Most of that help has been:
- quiet,
- pro bono,
- behind the scenes in chats and DMs.
I’m not telling you that to brag.
I’m telling you that so when I say “queen-maker,” you understand it’s not a cosplay title — it’s backed by boring, repeatable work I’ve done in multiple worlds.
And no, I can’t give out names of clients — adult or non — for privacy reasons. What I can say is that in the adult entertainment field, longevity is rare; even when people try to treat it as a “career path,” it’s usually fleeting at best.
Fake OF managers vs actual management
“Most ‘OnlyFans managers’ you hear about are a guy with a Telegram account, a drag-and-drop brand pack, and a dream of taking 50% to type ‘hi bb’ for you.”
That’s me drawing blood.
Because I’ve watched:
- creators hand over half their income for:
- generic captions,
- stolen scripts,
- and “just post more” strategies
while the guy “managing” them doesn’t know:
- what churn is,
- how to segment an audience,
- or why someone signs up, leaves, and comes back.
So I define real management in the piece as:
“positioning, pricing, retention, funnels, audience psychology, and knowing when to stop doing things that drain you for no return.”
Which is stripped-down marketing speak for:
- knowing who you’re talking to,
- knowing what you’re actually selling (hint: it’s not just your tits),
- knowing how to keep the right people and let the wrong ones go,
- not burning yourself out on content that doesn’t move the needle.
And yes, that includes kink:
“treating your body and your brand like assets, not a slot machine.”
If your business model is:
- “Maybe this month the algorithm will love me,”
you don’t have a business model. You have a superstition.
Pro bono help & why I pulled back
“I’ve offered my services and expertise pro bono so many, many, many times… it becomes hard to consider it ‘work’ for myself.”
That’s not:
- “Look how generous I am.”
It’s more:
- “I have poured a ridiculous amount of unpaid labor into people I believed in, because I wanted them to win.”
Some of them:
- stopped doxing themselves
- cleaned up their profiles,
- clarified their niche,
- stopped underpricing,
- and watched their numbers increase.
Others:
- took the advice,
- got the benefit,
- then drifted off or ghosted, which is fine — that’s the game.
After enough rounds of that:
- I became a lot more protective of where I put that energy.

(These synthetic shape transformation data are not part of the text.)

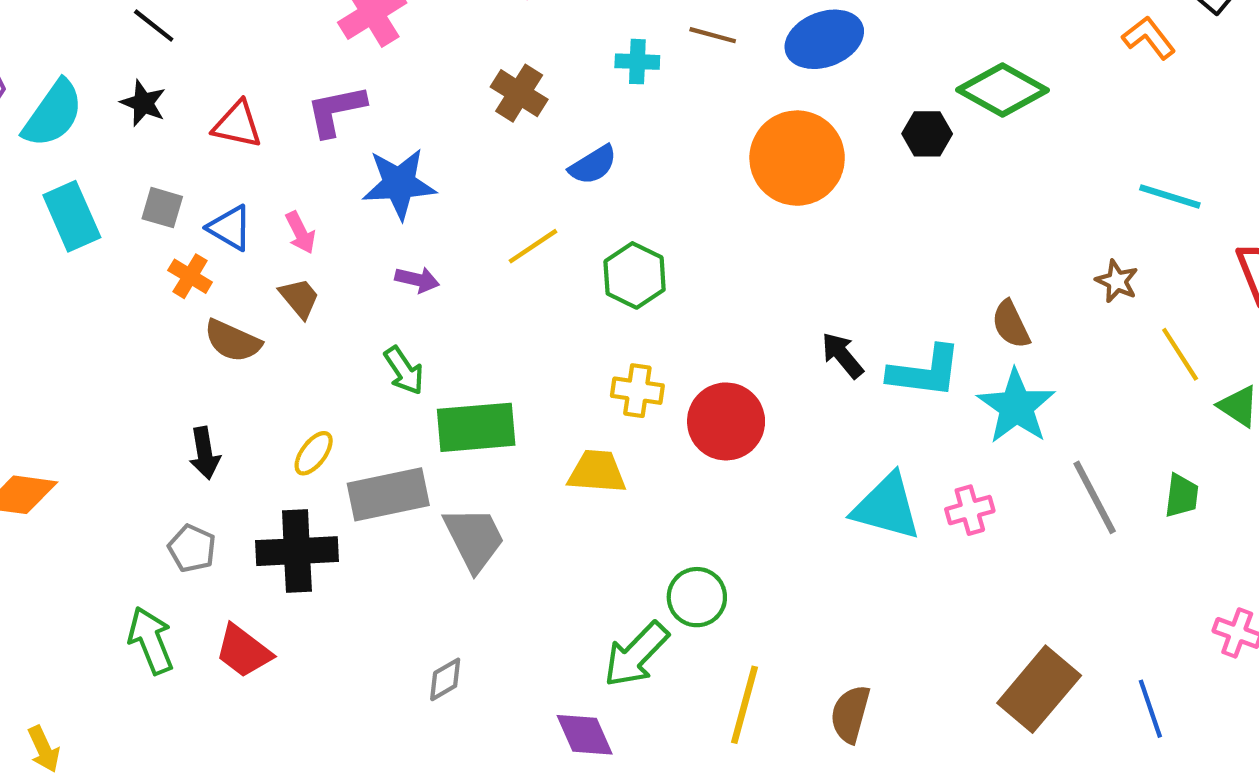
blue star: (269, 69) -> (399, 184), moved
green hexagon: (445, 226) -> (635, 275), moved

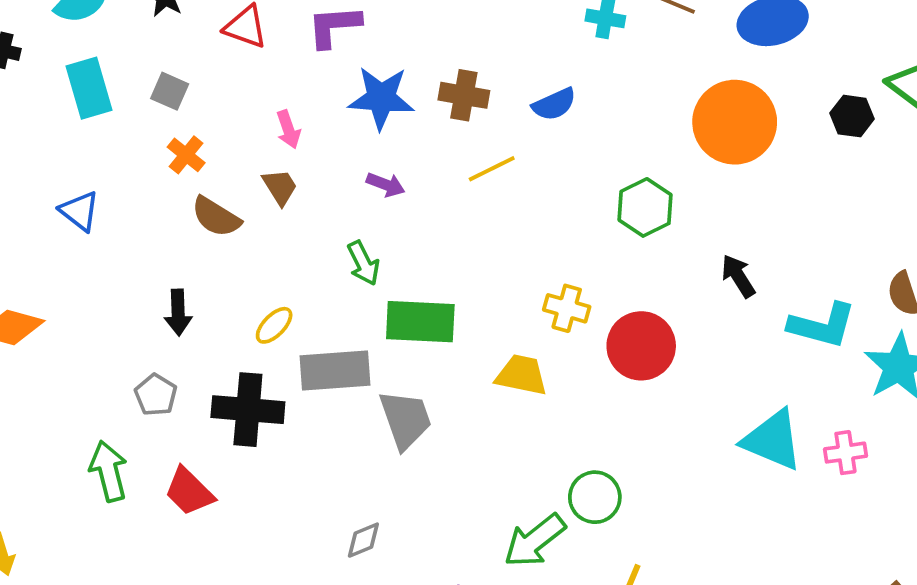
brown cross: (519, 93) -> (464, 95), moved, turned -30
blue triangle: (230, 228) -> (79, 211), moved
green hexagon: (635, 275) -> (645, 207), moved
black arrow: (842, 355) -> (738, 276), moved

- But I never stopped believing sex workers deserve real, competent support — not just horny cheerleading and half-baked “management.”
So when I say:
“I am quite professional…”
that’s me quietly contrasting:
- my process,
- my follow-through,
- my ethics
against people who see creators as disposable faucets they can crank until they break.

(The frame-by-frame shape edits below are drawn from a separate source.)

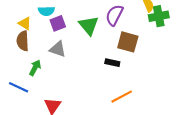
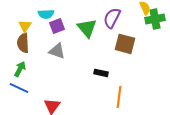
yellow triangle: (25, 23) -> (25, 26), turned 32
black rectangle: (112, 63) -> (101, 73), moved
green arrow: (35, 68) -> (20, 69), moved
orange line: (122, 97) -> (119, 97), turned -55

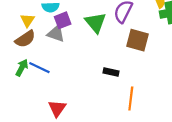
brown semicircle: (23, 43) -> (25, 39), turned -120
gray triangle: (57, 51) -> (56, 34), moved
blue line: (19, 88) -> (39, 68), moved

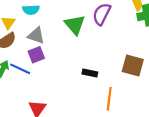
purple square: (63, 20) -> (36, 55), moved
brown square: (137, 40) -> (133, 66), moved

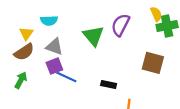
brown square: (133, 66) -> (153, 63), moved
blue line: (20, 69) -> (66, 77), moved

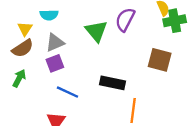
gray triangle: (54, 47) -> (55, 43), turned -42
blue line: (66, 77) -> (68, 92), moved
black rectangle: (109, 84) -> (112, 83), size x1.5

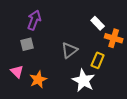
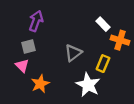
pink triangle: (17, 71) -> (22, 66), moved

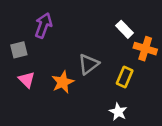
gray square: (29, 47) -> (19, 50), moved
orange star: (40, 84) -> (63, 82), moved
white star: (88, 85) -> (118, 112), moved, size x0.6

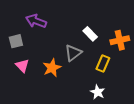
purple arrow: (43, 25) -> (36, 21), turned -90
white rectangle: (125, 29) -> (90, 34), moved
orange cross: (145, 49) -> (120, 40), turned -30

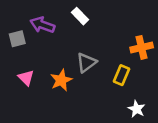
white rectangle: (90, 34) -> (80, 16), moved
gray square: (16, 41) -> (17, 39), moved
white star: (98, 92) -> (137, 109), moved

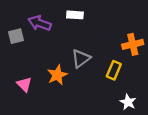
white rectangle: (80, 16) -> (75, 15), turned -42
pink triangle: (26, 78) -> (24, 84), moved

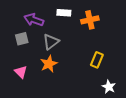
gray square: (16, 36) -> (22, 39), moved
orange cross: (133, 44) -> (90, 20), moved
gray triangle: (81, 58) -> (51, 42), moved

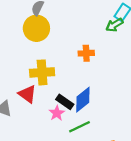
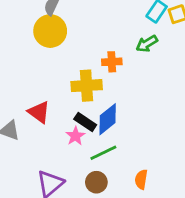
green arrow: (115, 25) -> (147, 44), moved
yellow cross: (42, 72) -> (87, 86), moved

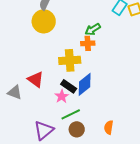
green arrow: (147, 44) -> (93, 29), moved
green line: (103, 153) -> (71, 114), moved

“Queen-maker” as a promise, not a fantasy
“If you catch my fancy and I tell you I’m a queen-maker, understand this: I don’t say it to impress you. I say it because I’ve done it, more than once, in more than one world.”
Queen-maker here means:
- I’m as invested in your growth as a creator / partner / submissive
as you are in being “seen” by me.
It also means:
- I am not going to work harder for your success than you are.
- I need to see:
- what you’re already trying,
- where you’re stuck,
- how honest you’re willing to be about your patterns.
That’s why the call is:
“Don’t just tell me you’re ‘motivated’ — show me what you’re already doing.”
Because if your whole plan is:
- “I’m hot and I’ll post more,”
you’re not ready for what I do.
This post is as much a filter as it is an invitation.

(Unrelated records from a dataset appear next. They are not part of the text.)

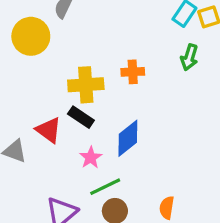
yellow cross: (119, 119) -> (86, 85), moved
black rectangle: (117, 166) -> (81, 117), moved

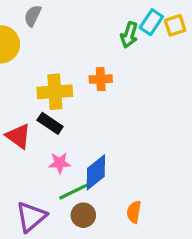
green arrow: (189, 57) -> (129, 35), moved
blue diamond: (128, 138) -> (96, 172), moved
pink star: (91, 158) -> (60, 163), turned 30

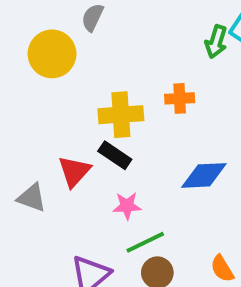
red triangle: (18, 136) -> (74, 171), turned 36
blue diamond: (96, 172) -> (204, 175), moved, turned 36
orange semicircle: (134, 212) -> (222, 269), turned -40

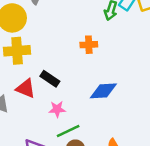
yellow cross: (121, 115) -> (17, 51), moved
red triangle: (74, 171) -> (26, 88), turned -50

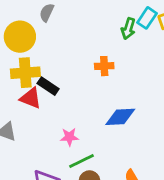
black rectangle: (50, 79) -> (48, 86), moved
red triangle: (26, 88) -> (31, 98), moved

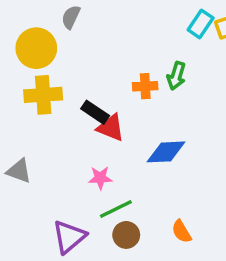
green arrow: (128, 29) -> (176, 76), moved
black rectangle: (48, 86) -> (95, 112), moved
red triangle: (31, 98) -> (111, 128), moved

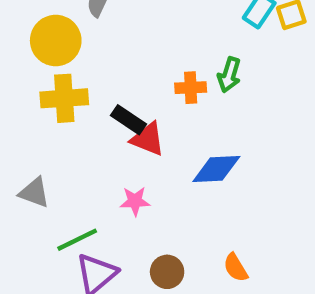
green line: (116, 209) -> (77, 240), moved

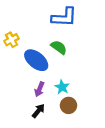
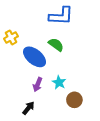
brown circle: (69, 105) -> (74, 100), moved
black arrow: (38, 111) -> (28, 108), moved

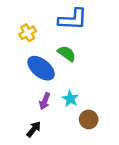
yellow cross: (11, 37) -> (28, 33), moved

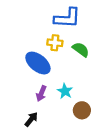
yellow cross: (28, 33) -> (55, 43), moved, turned 35
green semicircle: (67, 54) -> (81, 50), moved

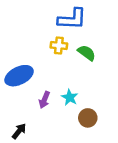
blue ellipse: (38, 63) -> (19, 76), moved, turned -65
black arrow: (31, 119) -> (19, 131), moved

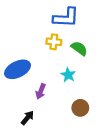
cyan star: (70, 97) -> (68, 75), moved
black arrow: (19, 131) -> (27, 118), moved

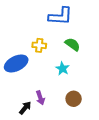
yellow cross: (54, 42) -> (39, 45), moved
purple arrow: (41, 91) -> (40, 98), moved, turned -40

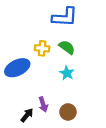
green semicircle: (73, 44) -> (67, 47), moved
brown circle: (74, 99) -> (68, 112), moved

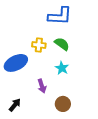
purple arrow: (43, 104) -> (42, 86), moved
black arrow: (27, 115) -> (15, 105), moved

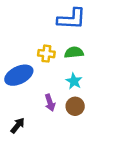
green semicircle: (62, 44) -> (74, 52), turned -42
brown circle: (63, 104) -> (75, 106), moved

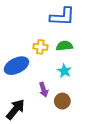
brown circle: (75, 106) -> (62, 101), moved
black arrow: (18, 125) -> (15, 109), size x1.5

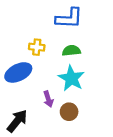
yellow cross: (40, 47) -> (37, 47), moved
cyan star: (64, 71) -> (71, 78), size x1.6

On the companion track: “Naked Eye” – Luscious Jackson
“Naked Eye” sits under this piece for a few reasons:
- It’s got that cool, off-center, late-90s groove that feels like:
- a catwalk,
- a backroom deal,
- a brain working two steps ahead.
- The phrase “naked eye” does double duty:
- naked like OnlyFans,
- eye like the way I see structure where everyone else sees “just vibes.”
The title Mars Bars nods at:
- bars like verses — strategy lines, positioning lines, the “copy” of it all
- and Mars bars like candy — snacks, treats, eye candy (creators) in a marketplace full of sugar-high attention spans.
If you read the post with the track in your ears, it becomes:
the soundtrack to walking through a crowded room of “content,”
seeing who’s just pretty,
who’s playing a part,
and who could actually become something if someone helped them tighten every screw.